I just hope tonight I can sleep normally.
I had the dream one more time.
This time, when the knight came through the doorway, he looked better. A little less tired, a little more well-kept. Not fully healthy, but I was expecting worse. Fearing worse.
Another has passed through the portal from your world, he said. A champion who we found was able to wield the star-forged sword in your stead.
Yeah? I said.
Yes. The Dread Vigil has been beaten back, though not yet destroyed. The kingdom has hope again.
The knight looked up at me. That trusting smile he’d had on his face the first time he came was gone. The expression he gave me now was harder to describe - a mix of emotions, caught up in unsaid words. I wondered if he had the same trouble speaking his mind here that I did.
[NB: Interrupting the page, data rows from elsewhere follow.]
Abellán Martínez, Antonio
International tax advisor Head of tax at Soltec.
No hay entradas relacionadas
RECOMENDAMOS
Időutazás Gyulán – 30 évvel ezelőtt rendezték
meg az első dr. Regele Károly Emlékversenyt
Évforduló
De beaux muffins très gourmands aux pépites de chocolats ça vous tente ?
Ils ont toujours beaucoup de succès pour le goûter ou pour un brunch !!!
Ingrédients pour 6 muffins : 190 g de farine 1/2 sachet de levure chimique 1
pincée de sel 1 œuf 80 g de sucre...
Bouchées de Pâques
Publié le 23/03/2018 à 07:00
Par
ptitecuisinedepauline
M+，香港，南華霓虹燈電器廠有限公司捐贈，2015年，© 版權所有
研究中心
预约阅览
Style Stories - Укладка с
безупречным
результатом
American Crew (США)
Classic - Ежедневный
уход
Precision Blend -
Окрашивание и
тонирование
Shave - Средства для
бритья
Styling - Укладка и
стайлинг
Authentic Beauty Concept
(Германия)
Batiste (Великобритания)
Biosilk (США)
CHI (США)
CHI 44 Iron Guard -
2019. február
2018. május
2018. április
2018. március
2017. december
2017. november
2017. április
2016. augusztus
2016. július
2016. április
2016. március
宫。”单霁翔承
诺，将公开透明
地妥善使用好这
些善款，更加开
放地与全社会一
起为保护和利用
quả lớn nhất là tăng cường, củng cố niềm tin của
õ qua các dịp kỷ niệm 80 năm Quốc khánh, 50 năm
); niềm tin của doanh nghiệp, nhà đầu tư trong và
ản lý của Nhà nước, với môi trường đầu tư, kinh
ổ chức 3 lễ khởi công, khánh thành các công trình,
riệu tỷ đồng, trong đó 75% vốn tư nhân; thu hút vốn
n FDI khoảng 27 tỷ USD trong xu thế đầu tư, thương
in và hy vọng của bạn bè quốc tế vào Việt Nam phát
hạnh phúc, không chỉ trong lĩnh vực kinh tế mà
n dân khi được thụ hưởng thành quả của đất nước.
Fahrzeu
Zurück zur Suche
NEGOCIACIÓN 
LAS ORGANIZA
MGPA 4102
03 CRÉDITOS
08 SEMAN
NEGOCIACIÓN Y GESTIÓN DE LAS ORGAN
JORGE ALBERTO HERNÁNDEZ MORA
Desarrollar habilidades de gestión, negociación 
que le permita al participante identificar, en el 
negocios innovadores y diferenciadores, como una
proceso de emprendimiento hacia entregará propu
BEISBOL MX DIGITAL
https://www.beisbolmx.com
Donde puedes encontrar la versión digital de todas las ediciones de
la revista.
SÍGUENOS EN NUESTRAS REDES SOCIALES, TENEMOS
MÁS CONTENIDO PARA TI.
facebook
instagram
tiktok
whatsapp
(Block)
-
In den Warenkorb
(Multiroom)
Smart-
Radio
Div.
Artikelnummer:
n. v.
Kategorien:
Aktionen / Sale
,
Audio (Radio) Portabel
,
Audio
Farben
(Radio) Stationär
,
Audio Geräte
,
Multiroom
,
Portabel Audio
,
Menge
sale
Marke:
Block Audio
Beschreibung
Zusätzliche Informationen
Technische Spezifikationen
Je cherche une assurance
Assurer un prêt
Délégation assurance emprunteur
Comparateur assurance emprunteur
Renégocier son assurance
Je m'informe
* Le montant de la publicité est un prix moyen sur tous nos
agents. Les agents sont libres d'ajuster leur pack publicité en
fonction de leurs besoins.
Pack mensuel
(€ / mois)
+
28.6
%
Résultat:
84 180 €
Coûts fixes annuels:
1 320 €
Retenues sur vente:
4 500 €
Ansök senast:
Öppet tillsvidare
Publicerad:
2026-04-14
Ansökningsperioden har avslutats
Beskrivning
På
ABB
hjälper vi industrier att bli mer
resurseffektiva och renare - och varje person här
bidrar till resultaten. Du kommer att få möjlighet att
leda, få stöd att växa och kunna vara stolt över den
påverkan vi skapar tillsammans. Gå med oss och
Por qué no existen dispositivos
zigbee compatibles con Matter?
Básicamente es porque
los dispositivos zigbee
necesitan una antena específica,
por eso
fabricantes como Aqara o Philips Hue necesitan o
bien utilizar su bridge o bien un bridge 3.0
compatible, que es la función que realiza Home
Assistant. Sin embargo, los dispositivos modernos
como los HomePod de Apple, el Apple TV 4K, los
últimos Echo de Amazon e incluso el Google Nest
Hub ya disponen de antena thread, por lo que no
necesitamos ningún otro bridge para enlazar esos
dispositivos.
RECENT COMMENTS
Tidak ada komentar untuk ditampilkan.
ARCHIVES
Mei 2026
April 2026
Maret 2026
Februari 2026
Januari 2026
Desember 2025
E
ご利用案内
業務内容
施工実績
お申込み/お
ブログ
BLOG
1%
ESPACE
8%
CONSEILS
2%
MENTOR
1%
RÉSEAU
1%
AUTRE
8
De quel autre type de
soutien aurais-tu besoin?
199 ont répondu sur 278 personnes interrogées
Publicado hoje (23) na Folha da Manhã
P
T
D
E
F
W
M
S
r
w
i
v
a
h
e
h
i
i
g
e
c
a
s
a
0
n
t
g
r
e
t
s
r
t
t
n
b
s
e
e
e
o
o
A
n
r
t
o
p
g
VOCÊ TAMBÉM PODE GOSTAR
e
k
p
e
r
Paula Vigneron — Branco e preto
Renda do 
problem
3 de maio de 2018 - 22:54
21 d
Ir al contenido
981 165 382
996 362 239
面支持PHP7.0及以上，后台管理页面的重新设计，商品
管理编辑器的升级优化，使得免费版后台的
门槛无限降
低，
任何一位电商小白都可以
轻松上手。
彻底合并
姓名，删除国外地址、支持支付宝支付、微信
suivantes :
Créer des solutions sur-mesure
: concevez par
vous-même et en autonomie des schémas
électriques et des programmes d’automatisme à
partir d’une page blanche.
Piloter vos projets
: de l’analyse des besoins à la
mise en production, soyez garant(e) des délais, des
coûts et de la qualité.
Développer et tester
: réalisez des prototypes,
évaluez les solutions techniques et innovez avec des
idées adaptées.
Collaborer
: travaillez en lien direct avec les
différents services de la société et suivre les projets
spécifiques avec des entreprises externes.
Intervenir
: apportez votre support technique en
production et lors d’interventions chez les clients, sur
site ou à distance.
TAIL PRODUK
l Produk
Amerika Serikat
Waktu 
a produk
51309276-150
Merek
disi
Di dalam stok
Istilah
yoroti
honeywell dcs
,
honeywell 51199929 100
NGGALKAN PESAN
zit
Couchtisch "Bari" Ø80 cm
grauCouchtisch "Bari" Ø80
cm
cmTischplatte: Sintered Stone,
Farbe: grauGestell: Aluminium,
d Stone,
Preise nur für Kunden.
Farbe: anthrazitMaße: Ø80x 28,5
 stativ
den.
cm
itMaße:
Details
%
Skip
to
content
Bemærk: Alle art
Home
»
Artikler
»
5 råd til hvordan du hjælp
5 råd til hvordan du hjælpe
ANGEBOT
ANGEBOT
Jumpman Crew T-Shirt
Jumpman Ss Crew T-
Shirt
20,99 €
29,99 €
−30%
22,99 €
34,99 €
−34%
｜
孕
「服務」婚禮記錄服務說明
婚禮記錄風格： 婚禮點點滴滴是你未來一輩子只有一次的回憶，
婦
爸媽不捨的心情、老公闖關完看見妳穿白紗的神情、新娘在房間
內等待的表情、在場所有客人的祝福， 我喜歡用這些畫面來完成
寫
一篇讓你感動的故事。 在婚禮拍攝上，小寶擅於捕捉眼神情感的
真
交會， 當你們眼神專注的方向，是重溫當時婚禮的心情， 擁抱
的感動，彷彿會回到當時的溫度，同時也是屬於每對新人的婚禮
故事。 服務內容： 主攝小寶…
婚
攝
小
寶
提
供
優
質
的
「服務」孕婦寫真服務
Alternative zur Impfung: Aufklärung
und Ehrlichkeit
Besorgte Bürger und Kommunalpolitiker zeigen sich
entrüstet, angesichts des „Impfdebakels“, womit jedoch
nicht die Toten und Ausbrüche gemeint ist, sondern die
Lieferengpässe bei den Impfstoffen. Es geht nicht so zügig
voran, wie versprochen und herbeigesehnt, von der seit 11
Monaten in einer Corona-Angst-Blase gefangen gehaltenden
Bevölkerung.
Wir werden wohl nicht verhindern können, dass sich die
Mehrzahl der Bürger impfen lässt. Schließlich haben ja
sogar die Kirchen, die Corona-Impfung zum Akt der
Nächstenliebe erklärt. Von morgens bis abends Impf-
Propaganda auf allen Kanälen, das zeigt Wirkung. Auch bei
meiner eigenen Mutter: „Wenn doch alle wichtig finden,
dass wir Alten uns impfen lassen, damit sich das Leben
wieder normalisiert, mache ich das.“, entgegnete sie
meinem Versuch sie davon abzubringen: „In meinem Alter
The champion is about the same age as you were in the days of the Devourer, I think, he said. He says he has no place in the world he was born in. He says he has nothing he feels is worth going back to. The same kinds of things I used to hear from you.
I nodded again, still not saying anything. What was there to say?
There’s one more thing I should tell you.
He reached into a bag he was carrying over his shoulder, and pulled out a weaving; it was the kind artists the kingdom over made to commemorate the greatest heroes of their time. I stood in the center of it, wielding my sword, surrounded on all sides by the enemies I’d killed.
When the Dread Vigil was at the height of his power, said the knight, he heard our people were counting on you for deliverance. So he decided to destroy all memories of you from the kingdom. He destroyed all artists’ depictions of you, and slaughtered every bard who knew your songs. This is all I managed to save.
He handed it to me. I think you should have it.
The fabric was soft in my hands. Softer than any substance is in our world. I stared at my own face, still young and round but with that old determination in my eyes, the determination I’d mustered when I’d been charged to protect thousands of lives.
I stared at it, and I held the fabric tight, and I suddenly wanted to cry.
I can’t take this, I said.
He blinked. Why not?
I pushed it back into his hands, releasing it and stepping away. Already this room hung with ancient tapestries was beginning to look less distinct. Already his face was going fuzzy.
I can’t take it, I said, because it’s not real.
I’ll never forget the last look he gave me. All I could really see anymore were his eyes, but they had this look of mourning in them, like I’d just broken his heart a thousand times in a single sentence.
I watched you do the impossible, the knight said. I watched you find the strength a thousand armies couldn’t find. I will miss you, Ancient One.
I held out my hands to him. Can you at least be happy for me?
But I never heard his response. Should have known the conversation would be cut short. I woke up to the dark, to the cold of February’s final snowstorm.